▸ **Text provided**
# [Regular Season Game 16] Houston Rockets vs. San Antonio Spurs



## Cornholio (Feb 13, 2005)

*vs.*

*(8-7)/(7-6)*


When/Where:
*Friday, November 27, 8:30 PM ET*






















































*Brooks / Ariza / Battier / Scola / Hayes*














































*Parker / Bogans / Jefferson / McDyess / Duncan*


_*Preview*_


> Taking advantage of some home games against teams they expected to beat, the San Antonio Spurs have finally strung some wins together. Their emergence from an early-season slump, however, has yet to be tested on the road.
> 
> The Spurs look to extend their season-high winning streak to four games with their first road victory Friday night when they visit the Houston Rockets, in danger of losing consecutive games for the first time.
> 
> ...



_*Next Games*_
vs.








vs.








vs.


----------



## OneBadLT123 (Oct 4, 2005)

spurs suck!


----------



## mtlk (Apr 25, 2005)

Win-loss-win-loss-win-loss-win-loss-win-lose... so we will win today.:meditate:
Go Rockets.:rbanana:


----------



## mtlk (Apr 25, 2005)

Luis and Carl can't carry the load by themselves,and Trevor isn't enough by any means. 
Aaron is the X-factor every night.
Team defense,rotation and rebounding all needs improvement.


----------



## mtlk (Apr 25, 2005)

8-0 run for Spurs.


----------



## mtlk (Apr 25, 2005)

Chuck Hayes is 0-8.:wtf:


----------



## mtlk (Apr 25, 2005)

▸ **Supplied data**
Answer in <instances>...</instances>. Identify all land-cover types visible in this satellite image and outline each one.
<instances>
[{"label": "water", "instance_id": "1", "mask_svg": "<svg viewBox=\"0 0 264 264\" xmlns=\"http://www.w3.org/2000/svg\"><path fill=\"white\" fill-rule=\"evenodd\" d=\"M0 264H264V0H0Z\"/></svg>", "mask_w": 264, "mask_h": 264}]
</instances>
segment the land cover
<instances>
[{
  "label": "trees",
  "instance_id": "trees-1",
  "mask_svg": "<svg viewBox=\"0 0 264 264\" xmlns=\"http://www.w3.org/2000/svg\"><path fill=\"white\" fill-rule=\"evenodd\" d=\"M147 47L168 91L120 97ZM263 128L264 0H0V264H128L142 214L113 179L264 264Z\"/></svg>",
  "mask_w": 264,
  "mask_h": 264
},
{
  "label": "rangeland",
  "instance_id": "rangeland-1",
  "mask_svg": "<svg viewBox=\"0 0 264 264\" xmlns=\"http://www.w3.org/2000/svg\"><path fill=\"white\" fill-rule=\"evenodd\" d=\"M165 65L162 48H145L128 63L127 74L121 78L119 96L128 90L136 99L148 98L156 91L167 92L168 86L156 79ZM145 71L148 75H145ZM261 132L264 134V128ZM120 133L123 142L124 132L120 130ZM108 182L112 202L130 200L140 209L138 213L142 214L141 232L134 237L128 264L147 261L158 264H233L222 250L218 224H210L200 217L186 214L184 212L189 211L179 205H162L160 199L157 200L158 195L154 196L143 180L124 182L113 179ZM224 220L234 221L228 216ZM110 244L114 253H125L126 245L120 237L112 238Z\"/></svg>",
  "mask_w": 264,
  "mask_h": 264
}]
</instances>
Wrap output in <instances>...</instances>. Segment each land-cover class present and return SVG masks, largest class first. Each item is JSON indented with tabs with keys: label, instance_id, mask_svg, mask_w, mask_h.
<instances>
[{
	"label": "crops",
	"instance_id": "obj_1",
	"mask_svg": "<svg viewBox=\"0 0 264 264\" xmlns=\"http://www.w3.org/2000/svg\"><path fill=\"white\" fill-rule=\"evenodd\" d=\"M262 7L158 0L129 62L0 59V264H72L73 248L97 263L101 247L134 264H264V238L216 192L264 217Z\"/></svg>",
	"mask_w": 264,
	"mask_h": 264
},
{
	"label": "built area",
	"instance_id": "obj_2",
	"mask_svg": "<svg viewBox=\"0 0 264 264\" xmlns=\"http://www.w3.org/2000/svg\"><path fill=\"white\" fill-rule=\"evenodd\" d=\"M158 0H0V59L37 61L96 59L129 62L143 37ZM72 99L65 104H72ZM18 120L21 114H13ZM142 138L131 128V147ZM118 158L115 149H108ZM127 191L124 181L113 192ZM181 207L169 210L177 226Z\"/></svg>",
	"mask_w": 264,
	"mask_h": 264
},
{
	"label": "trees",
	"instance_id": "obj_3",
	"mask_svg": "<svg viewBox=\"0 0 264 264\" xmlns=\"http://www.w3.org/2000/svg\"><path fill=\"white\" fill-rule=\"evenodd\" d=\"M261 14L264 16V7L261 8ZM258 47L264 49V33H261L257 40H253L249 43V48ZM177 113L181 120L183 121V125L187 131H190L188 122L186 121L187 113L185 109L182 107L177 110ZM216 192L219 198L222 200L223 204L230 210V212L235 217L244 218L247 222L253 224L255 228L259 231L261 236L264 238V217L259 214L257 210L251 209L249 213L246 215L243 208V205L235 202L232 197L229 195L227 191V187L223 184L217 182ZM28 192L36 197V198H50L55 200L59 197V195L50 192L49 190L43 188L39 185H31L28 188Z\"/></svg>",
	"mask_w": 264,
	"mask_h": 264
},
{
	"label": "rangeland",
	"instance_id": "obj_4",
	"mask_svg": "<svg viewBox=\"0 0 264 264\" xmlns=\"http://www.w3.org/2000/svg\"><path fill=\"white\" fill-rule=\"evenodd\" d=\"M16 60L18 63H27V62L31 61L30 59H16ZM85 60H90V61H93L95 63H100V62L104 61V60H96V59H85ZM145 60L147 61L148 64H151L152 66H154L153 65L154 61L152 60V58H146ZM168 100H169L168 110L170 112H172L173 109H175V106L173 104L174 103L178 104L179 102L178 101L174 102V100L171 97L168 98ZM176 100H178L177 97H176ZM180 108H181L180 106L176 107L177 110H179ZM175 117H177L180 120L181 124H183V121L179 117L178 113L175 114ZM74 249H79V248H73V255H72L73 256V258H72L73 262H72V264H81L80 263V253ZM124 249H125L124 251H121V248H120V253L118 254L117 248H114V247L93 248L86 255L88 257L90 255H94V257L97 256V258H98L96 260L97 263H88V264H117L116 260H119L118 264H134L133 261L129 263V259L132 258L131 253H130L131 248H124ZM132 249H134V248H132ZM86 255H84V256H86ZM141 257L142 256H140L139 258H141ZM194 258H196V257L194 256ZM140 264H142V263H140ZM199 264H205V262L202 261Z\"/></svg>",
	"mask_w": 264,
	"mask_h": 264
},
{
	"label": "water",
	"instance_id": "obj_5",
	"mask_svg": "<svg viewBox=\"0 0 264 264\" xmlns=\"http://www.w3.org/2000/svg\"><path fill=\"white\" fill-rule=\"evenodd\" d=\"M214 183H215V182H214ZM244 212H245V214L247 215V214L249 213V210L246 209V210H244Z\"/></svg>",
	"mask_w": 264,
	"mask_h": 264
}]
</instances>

▸ **Request 1**
Reproduce the game thread word for word from "Win-loss-win-loss-win-loss-win-loss-win-lose... so we" to "X-factor every night.".
▸ **Request 2**
What day and time does the game thread give for the game?
The data after the game thread comes from a separate source.

▸ **Expected answer 1**
Win-loss-win-loss-win-loss-win-loss-win-lose... so we will win today.:meditate:
Go Rockets.:rbanana:


----------



## mtlk (Apr 25, 2005)

Luis and Carl can't carry the load by themselves,and Trevor isn't enough by any means. 
Aaron is the X-factor every night.

▸ **Expected answer 2**
Friday, November 27, at 8:30 PM ET.